Work task:
According to the Docker setup article below, which type of Docker container does Hyper-V allow you to create?

Page text:
Content starts

In this ASP.NET Core Docker article we will create our first ASP.NET Core App running from a Docker Container. We will do all this from the very beginning so it will be a good learning experience for you. We will also go through the installation of Docker in Windows, MacOS and Linus, and will also learn some of the most needed Docker commands which you need to know as an ASP.NET Core developer.
If you are in Windows or Mac operating system then you should install Docker Desktop. Docker desktop includes everything you need to create and deploy app on docker containers. During installation in Windows you may receive a prompt to install WSL 2 also. So kindly make sure you also install WSL 2.
Installing in Linux is done from sudo commands.
Kindly visit the docker link page to download the docker desktop and to know which sudo commands to run if you are in Linux.
After installation of docker desktop you will see the docker desktop icon in the taskbar. This is shown in the below image.
For Windows user, they will then have to install WSL 2 also, see Windows Subsystem for Linux Installation Guide for Windows. Normally during the docker desktop installation process you will be get the prompt asking to install WSL 2 so if you have done this thing on that time then you will not have to do this thing again here.
I am using “Windows 10 Home edition” on my laptop and Docker works smoothly without any issues. I have created all types of docker project from my laptop so just ignore if someone tells you that dockers don’t work in Windows 10 Home.
Next, right click the docker desktop icon in the toolbar and go to settings menu. Here make sure the WS 2 based engine is checked. See the below image:
It is time to run the docker version command and check if docker is working properly or not. So open command prompt if you are in windows, terminal if you are in Mac, or terminal if you are in Linux then run the following given below command on it and press enter:
It will show you the docker client and server versions installed in your pc. I have shown below the screenshot of my command prompt window.
Docker was original built for Linux operation system. Linux itself is a very popular operation system so Microsoft developed WSL 2 which is a compatibility layer for running Linux binary executables natively on Windows.
In short WSL 2 helps Docker to run in Windows.
Hyper-V is a Microsoft technology for creating virtual machines, and run and manage multiple operating systems on a single physical server. Note that Hyper-V is not there in Home edition so if you are a Home user then simply skip this part.
If you are using windows 10 professional or enterprise editions then you can enable Hyper-V. See this link to know how to do it.
Alright, so what’s the use of Hyper-V in Docker?
Dockers provides 2 types of containers – Windows & Linux. With WSL 2 you can create Linux containers in docker while with Hyper-V you can create Windows containers in docker. So, this means in Windows 10 Professional and Enterprise (provided you have Hyper-V enabled), you can create both Linux and Windows containers in docker.
If you are using Window 10 Home (like myself) then you can only create Linux containers in docker.
Selecting a container type in docker desktop is quite easy, right click the docker desktop icon in the task bar and select the option that says – Switch to Linux containers or Switch to Windows containers. Again, if you are using Window 10 Home (like myself) then you don’t have to do anything as Linux containers will automatically be selected while Switch to Windows containers will be disabled/greyed.

Content ends

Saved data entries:

Content starts

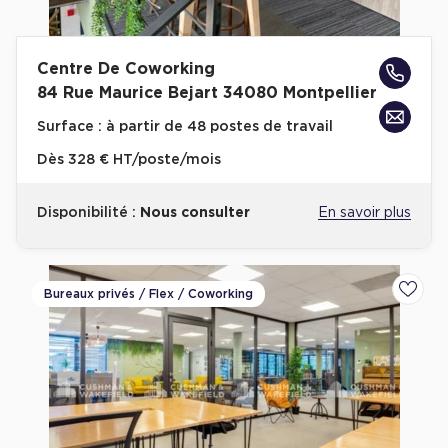
Location d'Entrepôts / Activités à Massy
Location d'Entrepôts / Activités à Rennes
Centre De Coworking
Location d'Entrepôts / Activités à Besançon
84 Rue Maurice Bejart 34080 Montpellier
Achat d'Entrepôts / Activités
Surface :
à partir de 48 postes de travail
Dès
328 € HT/poste/mois
Achat d'Entrepôts / Activités en Ille-et-Vilaine
Achat d'Entrepôts / Activités à Lyon
Disponibilité :
Nous consulter
En savoir plus
Achat d'Entrepôts / Activités à Aubagne
Achat d'Entrepôts / Activités à Toulouse
Bureaux privés / Flex / Coworking
Achat d'Entrepôts / Activités à Dijon
Ajoute
Collections d'Entrepôts / Activités
Entrepôts et Locaux d'activités indépendants
Entrepôts et Locaux d'activités avec quai de
chargement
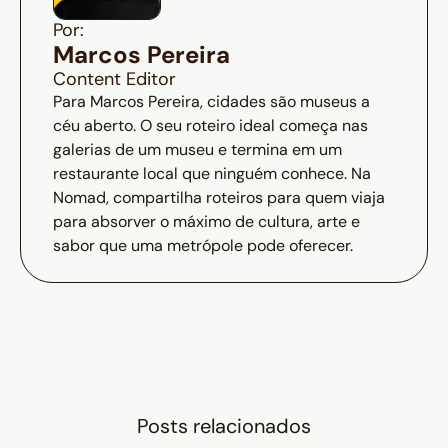
Por:
Marcos Pereira
Content Editor
Para Marcos Pereira, cidades são museus a
céu aberto. O seu roteiro ideal começa nas
galerias de um museu e termina em um
restaurante local que ninguém conhece. Na
Nomad, compartilha roteiros para quem viaja
para absorver o máximo de cultura, arte e
sabor que uma metrópole pode oferecer.
Posts relacionados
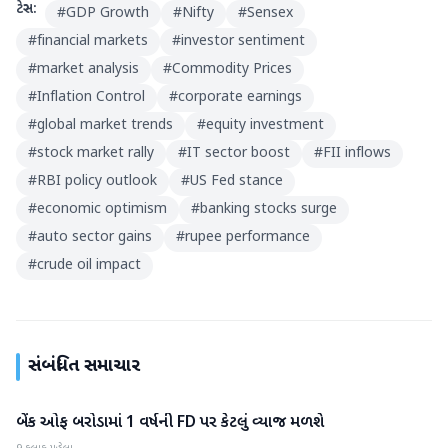
ટેગ્સ:
#
GDP Growth
#
Nifty
#
Sensex
#
financial markets
#
investor sentiment
#
market analysis
#
Commodity Prices
#
Inflation Control
#
corporate earnings
#
global market trends
#
equity investment
#
stock market rally
#
IT sector boost
#
FII inflows
#
RBI policy outlook
#
US Fed stance
#
economic optimism
#
banking stocks surge
#
auto sector gains
#
rupee performance
#
crude oil impact
સંબંધિત સમાચાર
બેંક ઓફ બરોડામાં 1 વર્ષની FD પર કેટલું વ્યાજ મળશે
બિઝનેસ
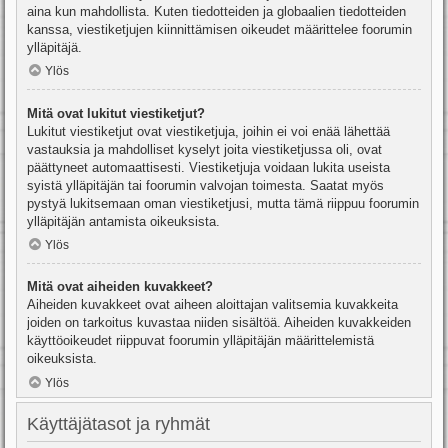
aina kun mahdollista. Kuten tiedotteiden ja globaalien tiedotteiden
kanssa, viestiketjujen kiinnittämisen oikeudet määrittelee foorumin
ylläpitäjä.
Ylös
Mitä ovat lukitut viestiketjut?
Lukitut viestiketjut ovat viestiketjuja, joihin ei voi enää lähettää
vastauksia ja mahdolliset kyselyt joita viestiketjussa oli, ovat
päättyneet automaattisesti. Viestiketjuja voidaan lukita useista
syistä ylläpitäjän tai foorumin valvojan toimesta. Saatat myös
pystyä lukitsemaan oman viestiketjusi, mutta tämä riippuu foorumin
ylläpitäjän antamista oikeuksista.
Ylös
Mitä ovat aiheiden kuvakkeet?
Aiheiden kuvakkeet ovat aiheen aloittajan valitsemia kuvakkeita
joiden on tarkoitus kuvastaa niiden sisältöä. Aiheiden kuvakkeiden
käyttöoikeudet riippuvat foorumin ylläpitäjän määrittelemistä
oikeuksista.
Ylös
Käyttäjätasot ja ryhmät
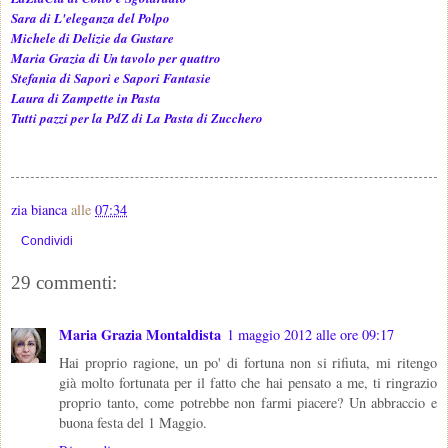
Sara di L'eleganza del Polpo
Michele di Delizie da Gustare
Maria Grazia di Un tavolo per quattro
Stefania di Sapori e Sapori Fantasie
Laura di Zampette in Pasta
Tutti pazzi per la PdZ di La Pasta di Zucchero
zia bianca
alle
07:34
Condividi
29 commenti:
Maria Grazia Montaldista
1 maggio 2012 alle ore 09:17
Hai proprio ragione, un po' di fortuna non si rifiuta, mi ritengo
già molto fortunata per il fatto che hai pensato a me, ti ringrazio
proprio tanto, come potrebbe non farmi piacere? Un abbraccio e
buona festa del 1 Maggio.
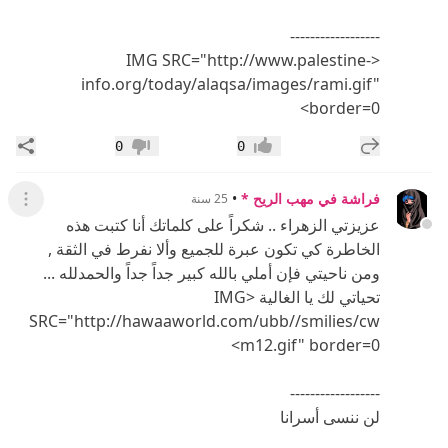
------------------
<IMG SRC="http://www.palestine-
info.org/today/alaqsa/images/rami.gif"
border=0>
إضافة رد جديد
مشار
0
0
إعجاب
عدم إعجاب
فراشة في مهب الريح *
•
25 سنة
عرض ال
عزيزتي الزهراء .. شكراً على كلماتك أنا كتبت هذه
الخاطرة كي تكون عبرة للجميع وألا نفرط في الثقة ,
ومن ناحيتي فإن أملي بالله كبير جداً جداً والحمدلله ...
تحياتي لك يا الغالية <IMG
SRC="http://hawaaworld.com/ubb//smilies/cw
m12.gif" border=0>
------------------
لن ننسى أسرانا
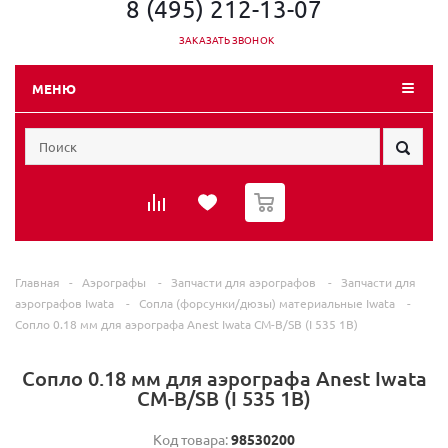
8 (495) 212-13-07
ЗАКАЗАТЬ ЗВОНОК
МЕНЮ
0
Главная
-
Аэрографы
-
Запчасти для аэрографов
-
Запчасти для
аэрографов Iwata
-
Сопла (форсунки/дюзы) материальные Iwata
-
Сопло 0.18 мм для аэрографа Anest Iwata CM-B/SB (I 535 1B)
Сопло 0.18 мм для аэрографа Anest Iwata
CM-B/SB (I 535 1B)
Код товара:
98530200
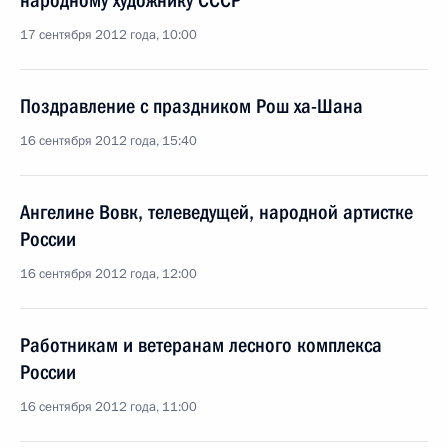
народному художнику СССР
17 сентября 2012 года, 10:00
Поздравление с праздником Рош ха-Шана
16 сентября 2012 года, 15:40
Ангелине Вовк, телеведущей, народной артистке
России
16 сентября 2012 года, 12:00
Работникам и ветеранам лесного комплекса
России
16 сентября 2012 года, 11:00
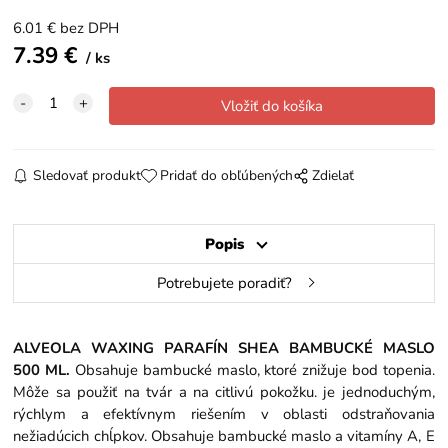
6.01
€
bez DPH
7.39
€
ks
Sledovať produkt
Pridať do obľúbených
Zdielať
Popis
Potrebujete poradiť?
ALVEOLA WAXING PARAFÍN SHEA BAMBUCKÉ MASLO
500 ML.
Obsahuje bambucké maslo, ktoré znižuje bod topenia.
Môže sa použiť na tvár a na citlivú pokožku. je jednoduchým,
rýchlym a efektívnym riešením v oblasti odstraňovania
nežiadúcich chĺpkov. Obsahuje bambucké maslo a vitamíny A, E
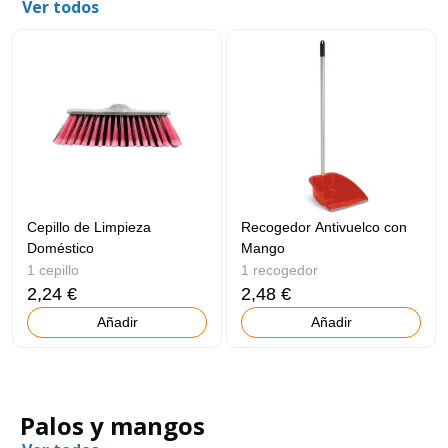
Ver todos
Cepillo de Limpieza
Recogedor Antivuelco con
Doméstico
Mango
1 cepillo
1 recogedor
2,24 €
2,48 €
Añadir
Añadir
Palos y mangos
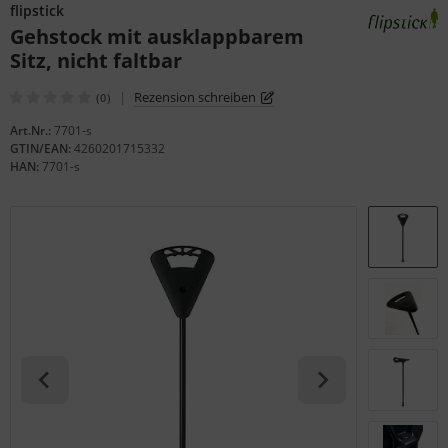
flipstick
Gehstock mit ausklappbarem
Sitz, nicht faltbar
|
Rezension schreiben
(0)
Art.Nr.:
7701-s
GTIN/EAN:
4260201715332
HAN:
7701-s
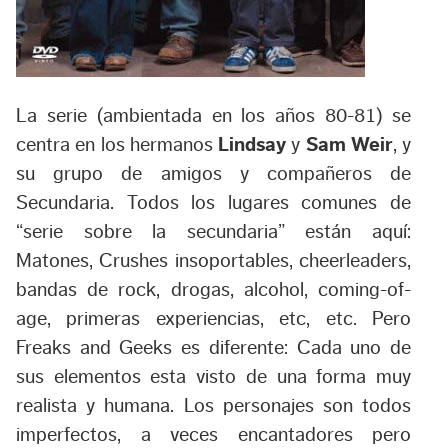
La serie (ambientada en los años 80-81) se
centra en los hermanos
Lindsay
y
Sam Weir
, y
su grupo de amigos y compañeros de
Secundaria. Todos los lugares comunes de
“serie sobre la secundaria” están aquí:
Matones, Crushes insoportables, cheerleaders,
bandas de rock, drogas, alcohol, coming-of-
age, primeras experiencias, etc, etc. Pero
Freaks and Geeks es diferente: Cada uno de
sus elementos esta visto de una forma muy
realista y humana. Los personajes son todos
imperfectos, a veces encantadores pero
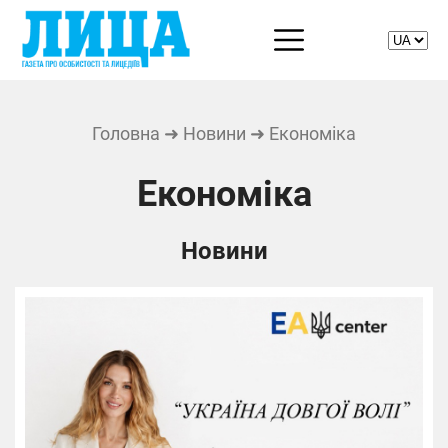
Головна
➜
Новини
➜ Економіка
Економіка
Новини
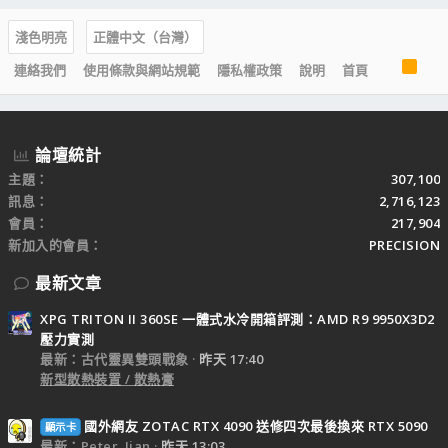
淺色明亮
正體中文（台灣）
R
連絡我們
使用條款與網站規範
隱私權政策
說明
首頁
S
S
論壇統計
主題
307,100
訊息
2,716,123
會員
217,904
新加入的會員
PRECISION
最新文章
XPG TRITON II 360SE 一體式水冷開箱評測：AMD R9 9950X3D2
壓力實測
最新：古代靈異雙頭戰象
昨天 17:40
新型散熱裝置 / 散熱膏
國外網友 ZOTAC RTX 4090 送修四次最後換來 RTX 5090
顯示卡
最新：Peter_Jian
昨天 13:03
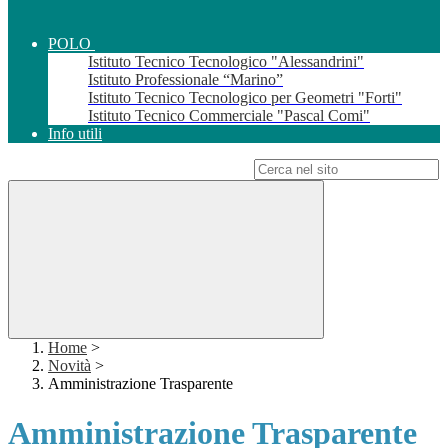
POLO
Istituto Tecnico Tecnologico "Alessandrini"
Istituto Professionale “Marino”
Istituto Tecnico Tecnologico per Geometri "Forti"
Istituto Tecnico Commerciale "Pascal Comi"
Info utili
Campo di ricerca per le pagine del sito
Home
>
Novità
>
Amministrazione Trasparente
Amministrazione Trasparente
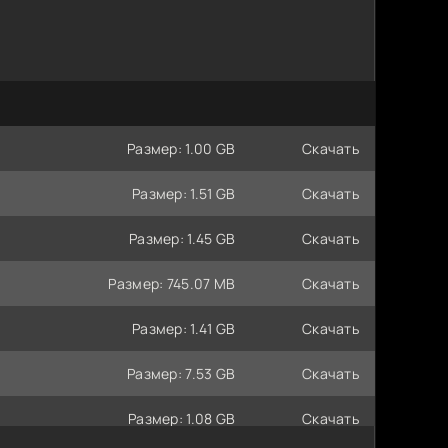
Размер: 1.00 GB
Скачать
Размер: 1.51 GB
Скачать
Размер: 1.45 GB
Скачать
Размер: 745.07 MB
Скачать
Размер: 1.41 GB
Скачать
Размер: 7.53 GB
Скачать
Размер: 1.08 GB
Скачать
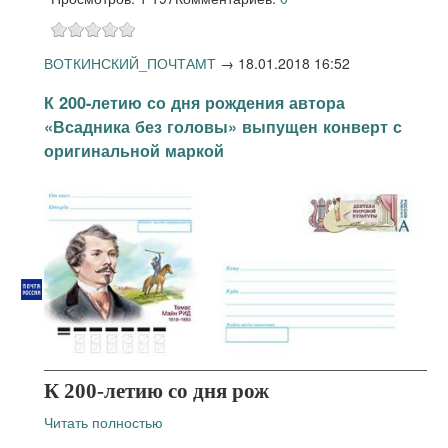
ВОТКИНСКИЙ_ПОЧТАМТ
→
18.01.2018 16:52
К 200-летию со дня рождения автора
«Всадника без головы» выпущен конверт с
оригинальной маркой
К 200-летию со дня рож
Читать полностью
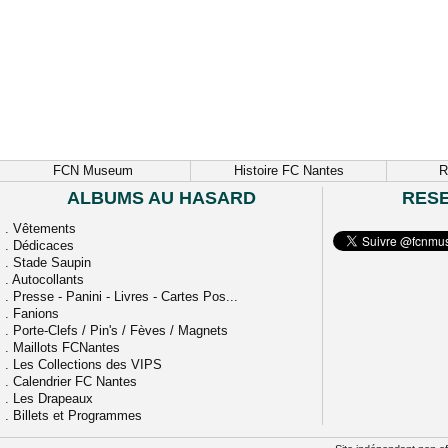
FCN Museum
Histoire FC Nantes
R
ALBUMS AU HASARD
RES
.
Vêtements
.
Dédicaces
.
Stade Saupin
.
Autocollants
.
Presse - Panini - Livres - Cartes Pos...
.
Fanions
.
Porte-Clefs / Pin's / Fèves / Magnets
.
Maillots FCNantes
.
Les Collections des VIPS
.
Calendrier FC Nantes
.
Les Drapeaux
.
Billets et Programmes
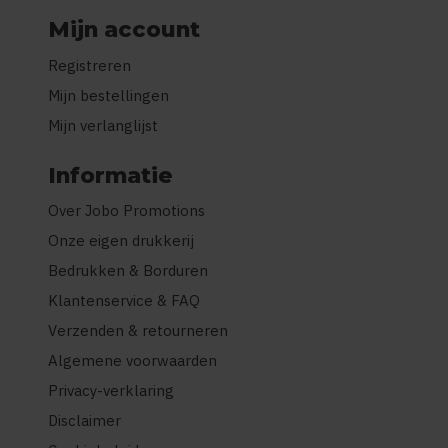
Mijn account
Registreren
Mijn bestellingen
Mijn verlanglijst
Informatie
Over Jobo Promotions
Onze eigen drukkerij
Bedrukken & Borduren
Klantenservice & FAQ
Verzenden & retourneren
Algemene voorwaarden
Privacy-verklaring
Disclaimer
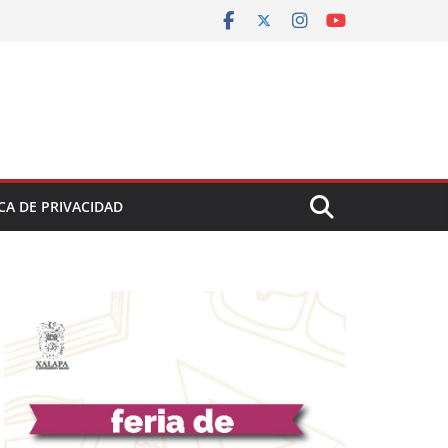
CA DE PRIVACIDAD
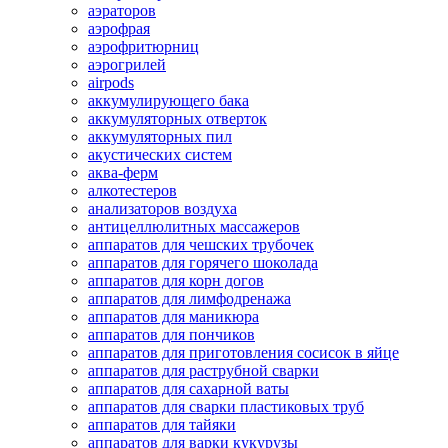
аэраторов
аэрофрая
аэрофритюрниц
аэрогрилей
airpods
аккумулирующего бака
аккумуляторных отверток
аккумуляторных пил
акустических систем
аква-ферм
алкотестеров
анализаторов воздуха
антицеллюлитных массажеров
аппаратов для чешских трубочек
аппаратов для горячего шоколада
аппаратов для корн догов
аппаратов для лимфодренажа
аппаратов для маникюра
аппаратов для пончиков
аппаратов для приготовления сосисок в яйце
аппаратов для раструбной сварки
аппаратов для сахарной ваты
аппаратов для сварки пластиковых труб
аппаратов для тайяки
аппаратов для варки кукурузы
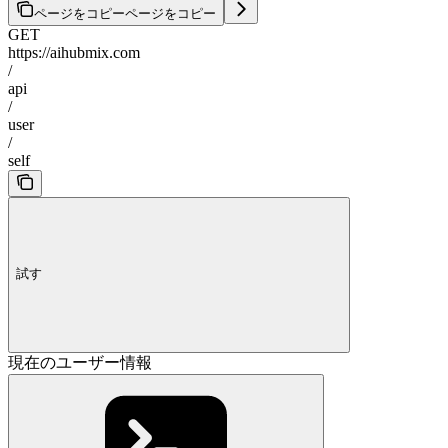
ページをコピー
ページをコピー
GET
https://aihubmix.com
/
api
/
user
/
self
試す
現在のユーザー情報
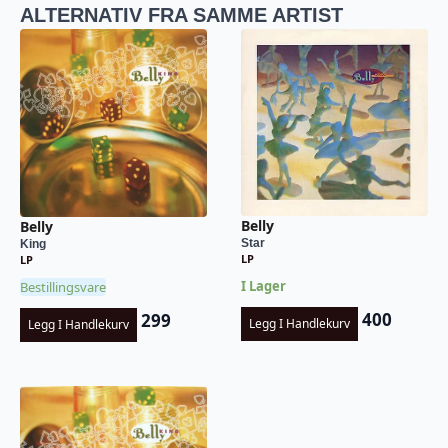
ALTERNATIV FRA SAMME ARTIST
Belly
Belly
Star
King
LP
LP
I Lager
Bestillingsvare
400
299
Legg I Handlekurv
Legg I Handlekurv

Content ends

Task output:
Windows containers.